$\star$ Diagram of Hubble out of U with the relations of standardization

Figure 10.14 shows the result of the adjustment of the diagram of Hubble out of U by using the relations of standardization. We again supposed an intrinsic dispersion 0.11 magnitude to the maximum. Final dispersion that we obtain is 0.16, that is to say appreciably the same one as in the filter B.

Figure 10.14: Diagram of Hubble out of U corrected for the color and the factor of stretching. In top on the left, the diagram of Hubble, the three other figures give the residuals to this diagram.

We find the relation of following calibration:

$$m_U(z) - 24.73~(0.26) = \mu(z,\Omega_{\rm M},\Omega_\Lambda ) + 0.9~(0.9) \times (1-s) + 2.8 ~(0.5) \times{(U-B)_{MAX}}$$ (10.6)

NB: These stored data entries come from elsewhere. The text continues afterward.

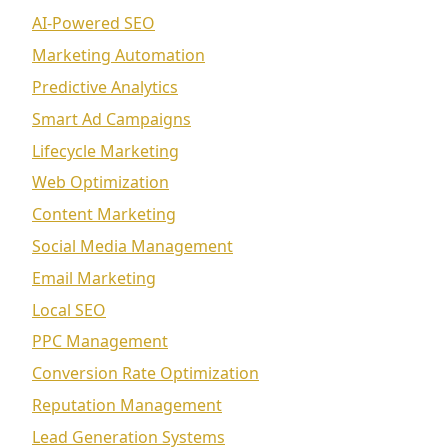
AI-Powered SEO
Marketing Automation
Predictive Analytics
Smart Ad Campaigns
Lifecycle Marketing
Web Optimization
Content Marketing
Social Media Management
Email Marketing
Local SEO
PPC Management
Conversion Rate Optimization
Reputation Management
Lead Generation Systems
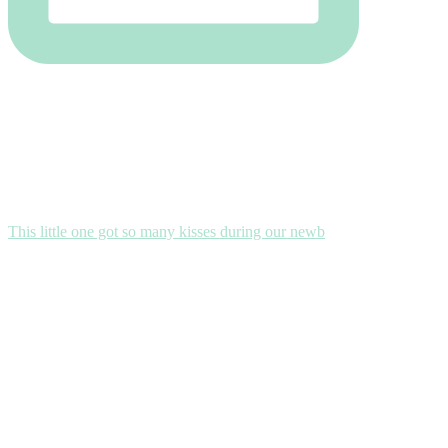
This little one got so many kisses during our newb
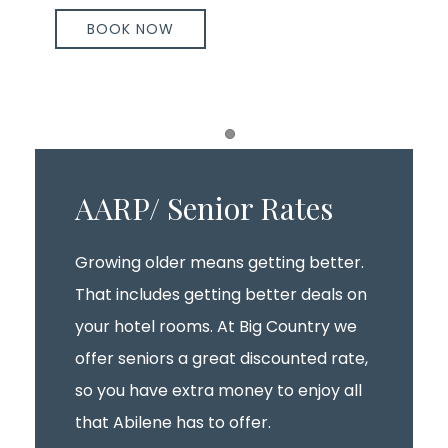
BOOK NOW
Item 1
AARP/ Senior Rates
Growing older means getting better.
That includes getting better deals on
your hotel rooms. At Big Country we
offer seniors a great discounted rate,
so you have extra money to enjoy all
that Abilene has to offer.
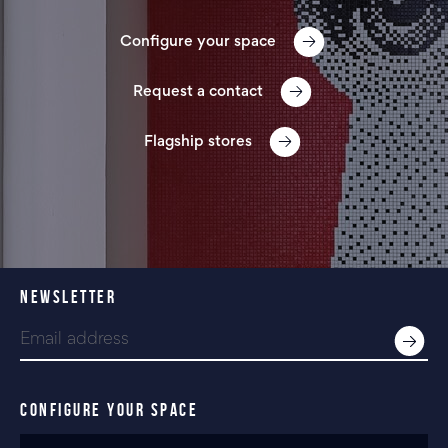
Configure your space
Request a contact
Flagship stores
NEWSLETTER
CONFIGURE YOUR SPACE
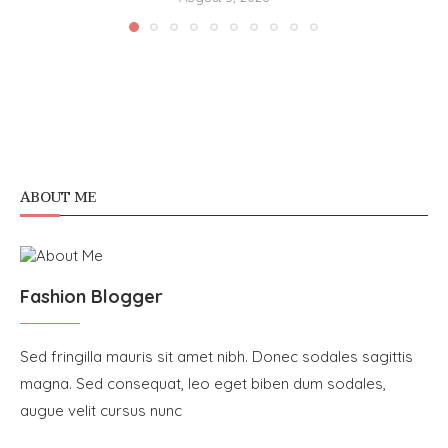
ABOUT ME
Fashion Blogger
Sed fringilla mauris sit amet nibh. Donec sodales sagittis
magna. Sed consequat, leo eget biben dum sodales,
augue velit cursus nunc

We find values of the parameters of standardization close to those given for the analysis out of B Once again, it is the error on the color which represents the principal contribution to total uncertainty.

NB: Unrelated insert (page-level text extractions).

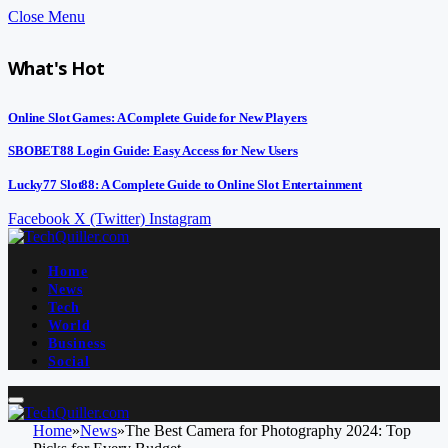
Close Menu
What's Hot
Online Slot Games: A Complete Guide for New Players
SBOBET88 Login Guide: Easy Access for New Users
Lucky77 Slot88: A Complete Guide to Online Slot Entertainment
Facebook
X (Twitter)
Instagram
Home
News
Tech
World
Business
Social
Home
»
News
»
The Best Camera for Photography 2024: Top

It thus seems that the supernovæ are standard candles out of U allowing of measurements of distance with a precision equivalent to measurements using measurements out of B the use of the observations out of U thus appears to be an interesting tool to make estimates of distance from supernovæ of the Ia type.

We thus have two estimators of distance. The supernovæ which made it possible to build the diagram of Hubble out of U were observed out of U, B and V We can thus compare the estimates of distance from these supernovæ given by the two methods.